I look at our joined hands, her skin against mine. The ring binding her to me.
"I won't let this one down," I vow.
"I know," she says.
Later,the fire crackles in the Great Room, casting long shadows across the floor.
We’re on the couch. A movie plays on the television—some Christmas movie Blair picked—but neither of us is watching.
She’s tucked into my side, her head on my chest, my arm wrapped around her. The Christmas tree glows in the corner, and with the firelight and her warmth, it doesn't feel quite so cold tonight.
This is peaceful. Everything I never thought I could have.
It’s a rare commodity in my life. Usually, my mind is racing, calculating the next move, the next acquisition.
But tonight, with Thornton crumbling and Ryder next on the list, there’s only quiet.
I run my hand up and down her arm, feeling the heat of her skin through the sweater.
In a few days, this peace will shatter. The gala will be a bloodbath, metaphorically but maybe literally, too, depending on how things go. Reputations will die. My son will be destroyed.
But for tonight, we just exist, absorbing as much of each other as we can.
"Gabriel?" she murmurs, sleepy.
"Hmm?"
"Thank you."
"For what?"
"For dicking me down in that club."
I huff out a laugh and I feel her grin against my skin. "Anytime, baby. Anytime."
She snuggles closer, and her breathing evens out as sleep takes her, but I stay awake long after she drifts off.
I feel the rise and fall of her breathing, watch how much she trusts me when her body is fully relaxed into mine as she sleeps.
Ryder tried to stop this. He tried to snuff out this light because he couldn’t stand to be in her shadow.
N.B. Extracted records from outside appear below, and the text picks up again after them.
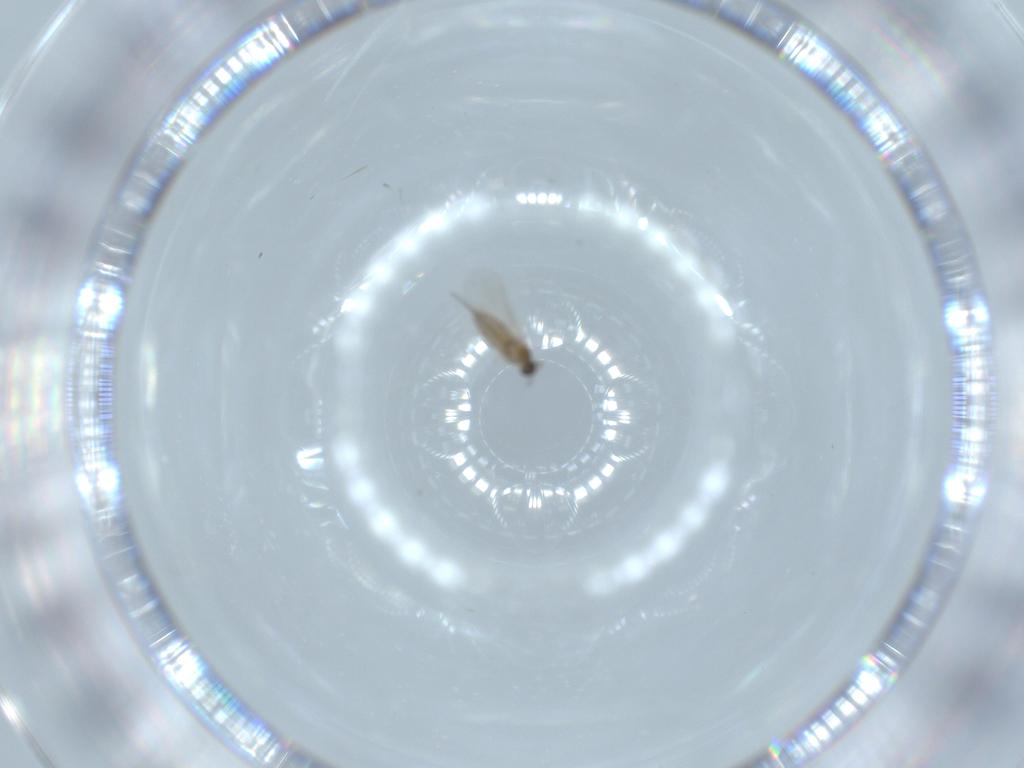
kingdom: Animalia
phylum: Arthropoda
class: Insecta
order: Diptera
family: Cecidomyiidae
The dossier Cohen sent me earlier sits on my desk in the other room. It contains the police report from the accident. The photos of Blair’s car, crumpled against the guardrail. The lack of skid marks showing Ryder didn't even tap his brakes.
He tried to kill her.
He tried to kill my wife and my unborn child.
And for what? Because he didn’t hurt her enough when he publicly humiliated her? Or when he stole from her and tried to ruin her business? I don’t understand his motivation, but at this point, it doesn’t matter.
There is no redemption for what he’s done. There is no exile, no disinheritance, no prison sentence that balances that scale.
I look at the fire, watching a log slowly crumble into ash.
I kiss the top of Blair’s head, breathing her in as I keep watch.
Let them sleep. Let them dream.
Because when they wake up, the nightmare begins for everyone else.